Now the good thing in our case, is that the prior follows a well-known distribution and so does the likelihood. The likelihood models the probability of observing a success (a click) for a given trial (a display) so it also follows a binomial law. The parameter of interest is the ratio of two count variables that both follow a binomial so the prior follows a beta distribution. And the good thing about the binomial and the beta distributions is that they are conjugate priors. This means that we have a proven theoretical result that directly gives us the form of the posterior without computing the evidence. In this case, the posterior also follows a beta distribution with parameters alpha_posterior = (alpha_prior + nb_success) and beta_posterior = (beta_prior + nb_failures).
Now that we know that the posterior follows a beta distribution, applying the formula of the expected value of the beta distribution we can directly compute the display probability which is simply the ratio between alpha_posterior and beta_posterior. See Wikipedia for more information.
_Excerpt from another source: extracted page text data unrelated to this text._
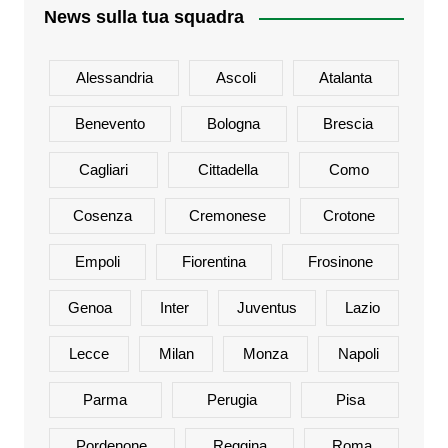
News sulla tua squadra
Alessandria
Ascoli
Atalanta
Benevento
Bologna
Brescia
Cagliari
Cittadella
Como
Cosenza
Cremonese
Crotone
Empoli
Fiorentina
Frosinone
Genoa
Inter
Juventus
Lazio
Lecce
Milan
Monza
Napoli
Parma
Perugia
Pisa
Pordenone
Reggina
Roma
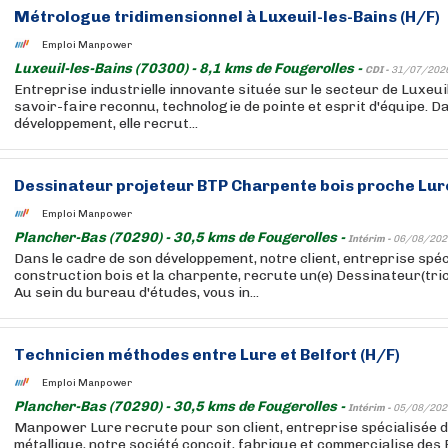
Métrologue tridimensionnel à Luxeuil-les-Bains (H/F)
Emploi Manpower
Luxeuil-les-Bains (70300) - 8,1 kms de Fougerolles -
CDI -
31/07/202
Entreprise industrielle innovante située sur le secteur de Luxeuil-
savoir-faire reconnu, technologie de pointe et esprit d'équipe. D
développement, elle recrut...
Dessinateur projeteur BTP Charpente bois proche Lure
Emploi Manpower
Plancher-Bas (70290) - 30,5 kms de Fougerolles -
Intérim -
06/08/202
Dans le cadre de son développement, notre client, entreprise spéc
construction bois et la charpente, recrute un(e) Dessinateur(tri
Au sein du bureau d'études, vous in...
Technicien méthodes entre Lure et Belfort (H/F)
Emploi Manpower
Plancher-Bas (70290) - 30,5 kms de Fougerolles -
Intérim -
05/08/202
Manpower Lure recrute pour son client, entreprise spécialisée dan
métallique, notre société conçoit, fabrique et commercialise de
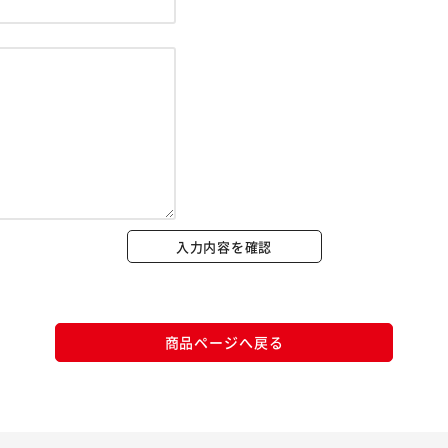
※ご確認ください
カートに入れる
購入手続きへ
入力内容を確認
商品ページへ戻る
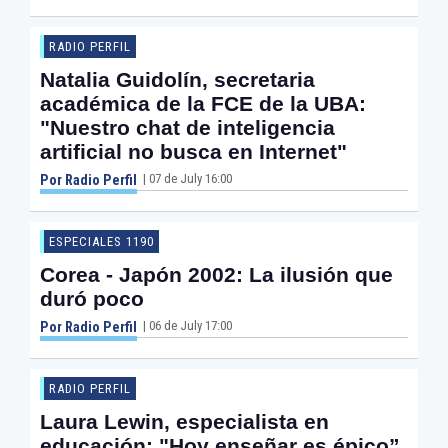
RADIO PERFIL
Natalia Guidolín, secretaria
académica de la FCE de la UBA:
"Nuestro chat de inteligencia
artificial no busca en Internet"
| 07 de July 16:00
Por Radio Perfil
ESPECIALES 1190
Corea - Japón 2002: La ilusión que
duró poco
| 06 de July 17:00
Por Radio Perfil
RADIO PERFIL
Laura Lewin, especialista en
educación: "Hoy enseñar es épico”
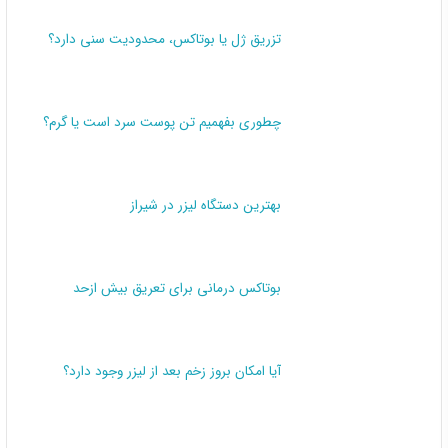
تزریق ژل یا بوتاکس، محدودیت سنی دارد؟
چطوری بفهمیم تن پوست سرد است یا گرم؟
بهترین دستگاه لیزر در شیراز
بوتاکس درمانی برای تعریق بیش ازحد
آیا امکان بروز زخم بعد از لیزر وجود دارد؟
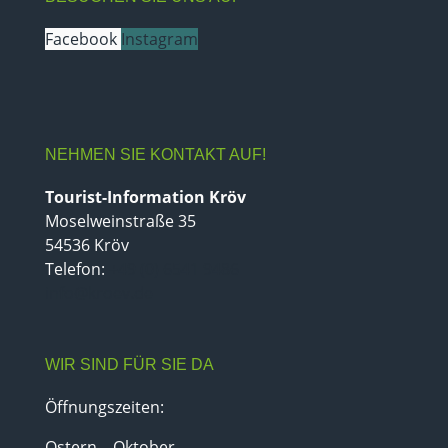
Facebook
Instagram
NEHMEN SIE KONTAKT AUF!
Tourist-Information Kröv
Moselweinstraße 35
54536 Kröv
Telefon:
+49 (0) 6541 9486
info@kroev.de
WIR SIND FÜR SIE DA
Öffnungszeiten:
Ostern – Oktober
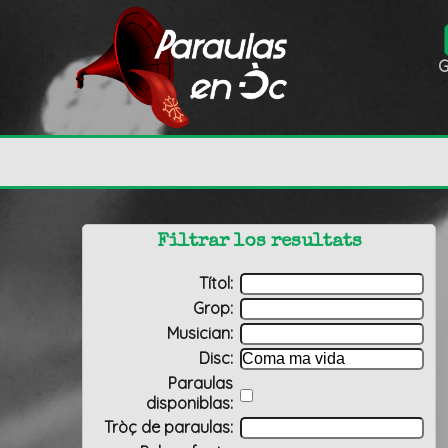
G
Filtrar los resultats
Títol:
Grop:
Musician:
Disc:
Paraulas
disponiblas:
Tròç de paraulas:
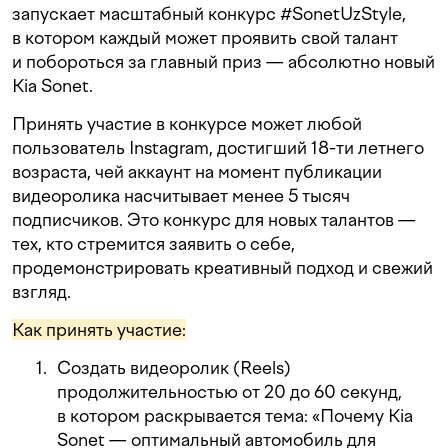
запускает масштабный конкурс #SonetUzStyle,
в котором каждый может проявить свой талант
и побороться за главный приз — абсолютно новый
Kia Sonet.
Принять участие в конкурсе может любой
пользователь Instagram, достигший 18-ти летнего
возраста, чей аккаунт на момент публикации
видеоролика насчитывает менее 5 тысяч
подписчиков. Это конкурс для новых талантов —
тех, кто стремится заявить о себе,
продемонстрировать креативный подход и свежий
взгляд.
Как принять участие:
Создать видеоролик (Reels)
продолжительностью от 20 до 60 секунд,
в котором раскрывается тема: «Почему Kia
Sonet — оптимальный автомобиль для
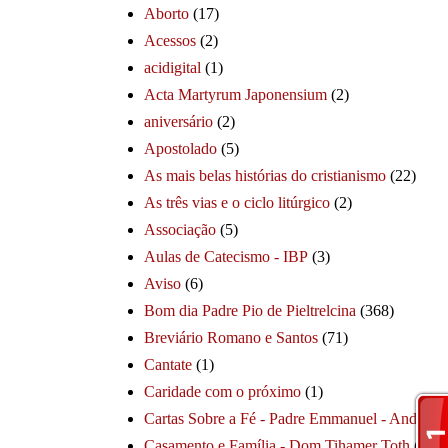
Aborto
(17)
Acessos
(2)
acidigital
(1)
Acta Martyrum Japonensium
(2)
aniversário
(2)
Apostolado
(5)
As mais belas histórias do cristianismo
(22)
As três vias e o ciclo litúrgico
(2)
Associação
(5)
Aulas de Catecismo - IBP
(3)
Aviso
(6)
Bom dia Padre Pio de Pieltrelcina
(368)
Breviário Romano e Santos
(71)
Cantate
(1)
Caridade com o próximo
(1)
Cartas Sobre a Fé - Padre Emmanuel - André
(1
Casamento e Família - Dom Tihamer Toth
(115)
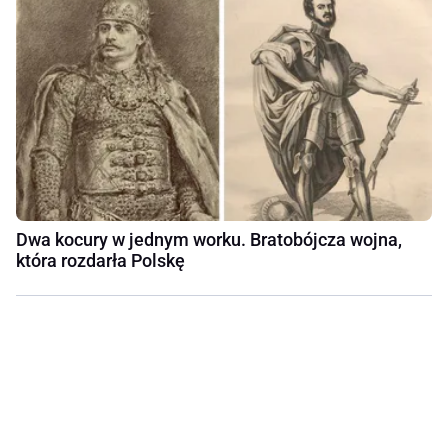
Dwa kocury w jednym worku. Bratobójcza wojna,
która rozdarła Polskę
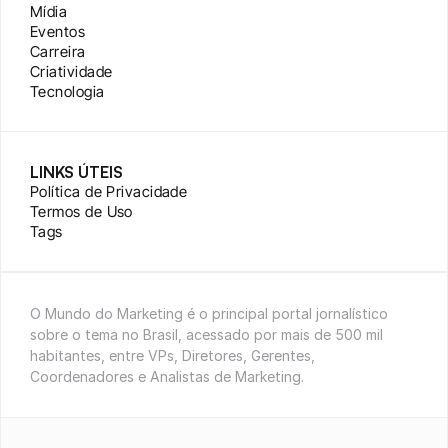
Mídia
Eventos
Carreira
Criatividade
Tecnologia
LINKS ÚTEIS
Política de Privacidade
Termos de Uso
Tags
O Mundo do Marketing é o principal portal jornalístico 
sobre o tema no Brasil, acessado por mais de 500 mil 
habitantes, entre VPs, Diretores, Gerentes, 
Coordenadores e Analistas de Marketing.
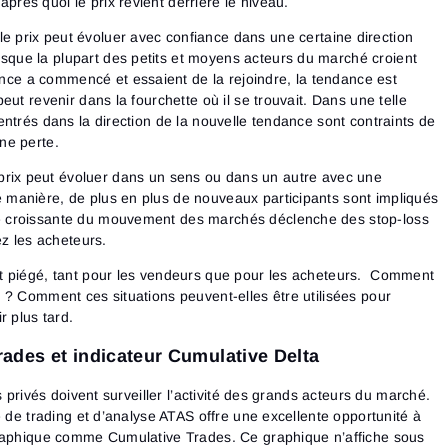
près quoi le prix revient derrière le niveau.
 le prix peut évoluer avec confiance dans une certaine direction
sque la plupart des petits et moyens acteurs du marché croient
nce a commencé et essaient de la rejoindre, la tendance est
 peut revenir dans la fourchette où il se trouvait. Dans une telle
t entrés dans la direction de la nouvelle tendance sont contraints de
une perte.
prix peut évoluer dans un sens ou dans un autre avec une
e manière, de plus en plus de nouveaux participants sont impliqués
de croissante du mouvement des marchés déclenche des stop-loss
z les acheteurs.
t piégé, tant pour les vendeurs que pour les acheteurs. Comment
 ? Comment ces situations peuvent-elles être utilisées pour
r plus tard.
ades et indicateur Cumulative Delta
s privés doivent surveiller l’activité des grands acteurs du marché.
e de trading et d’analyse ATAS offre une excellente opportunité à
raphique comme Cumulative Trades. Ce graphique n’affiche sous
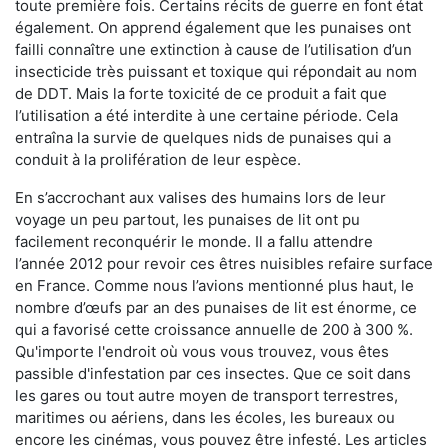
toute première fois. Certains récits de guerre en font état
également. On apprend également que les punaises ont
failli connaître une extinction à cause de l’utilisation d’un
insecticide très puissant et toxique qui répondait au nom
de DDT. Mais la forte toxicité de ce produit a fait que
l’utilisation a été interdite à une certaine période. Cela
entraîna la survie de quelques nids de punaises qui a
conduit à la prolifération de leur espèce.
En s’accrochant aux valises des humains lors de leur
voyage un peu partout, les punaises de lit ont pu
facilement reconquérir le monde. Il a fallu attendre
l’année 2012 pour revoir ces êtres nuisibles refaire surface
en France. Comme nous l’avions mentionné plus haut, le
nombre d’œufs par an des punaises de lit est énorme, ce
qui a favorisé cette croissance annuelle de 200 à 300 %.
Qu'importe l'endroit où vous vous trouvez, vous êtes
passible d'infestation par ces insectes. Que ce soit dans
les gares ou tout autre moyen de transport terrestres,
maritimes ou aériens, dans les écoles, les bureaux ou
encore les cinémas, vous pouvez être infesté. Les articles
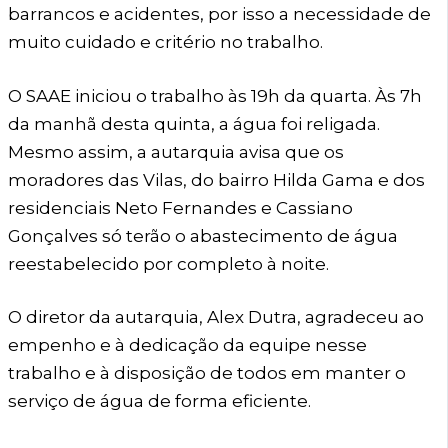
barrancos e acidentes, por isso a necessidade de
muito cuidado e critério no trabalho.
O SAAE iniciou o trabalho às 19h da quarta. Às 7h
da manhã desta quinta, a água foi religada.
Mesmo assim, a autarquia avisa que os
moradores das Vilas, do bairro Hilda Gama e dos
residenciais Neto Fernandes e Cassiano
Gonçalves só terão o abastecimento de água
reestabelecido por completo à noite.
O diretor da autarquia, Alex Dutra, agradeceu ao
empenho e à dedicação da equipe nesse
trabalho e à disposição de todos em manter o
serviço de água de forma eficiente.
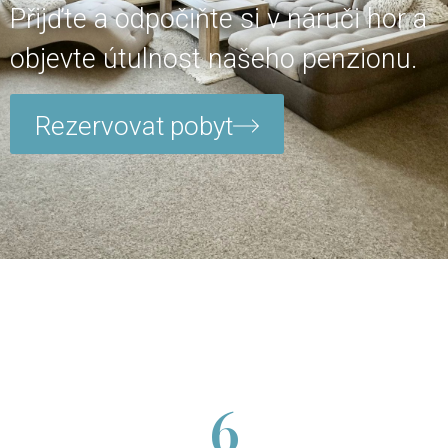
Přijďte a odpočiňte si v náruči hor a
objevte útulnost našeho penzionu.
Rezervovat pobyt
6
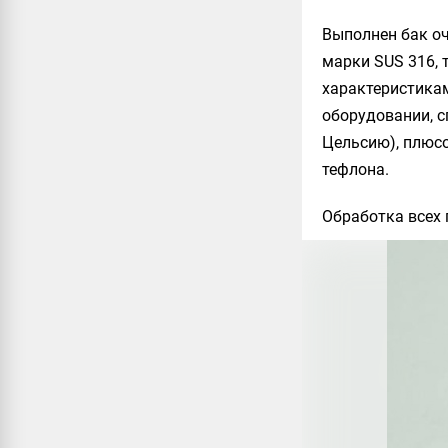
Выполнен бак оч
марки
SUS 316
,
характеристикам
оборудовании, 
Цельсию), плюсо
тефлона.
Обработка всех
Also, an additional benefit of opting for a Bayesian approach in computing the display probability is that we know the exact distribution of the posterior. Instead of only using the expected value to perform the ranking, we could also have performed a stochastic ranking procedure by sampling into the posterior to obtain the ranking scores. This would favor exploration at the expense of exploitation but it would probably result in more diversified recommendations.
Conclusion
In conclusion, off-policy evaluation is a very effective method to reduce the offline-online gap and avoid the disappointment of getting inclusive results with online tests when your offline results were positive (or the contrary).
When you start off with your recommendation endeavors it might not be the absolute most important priority to set up an off-policy evaluation strategy but once you start to have a model in production and you start iterating towards better models it might be a good time to seriously think about it.
Also, one important lesson that one could draw from my experience is that one should always start with simple methods and iterate from there.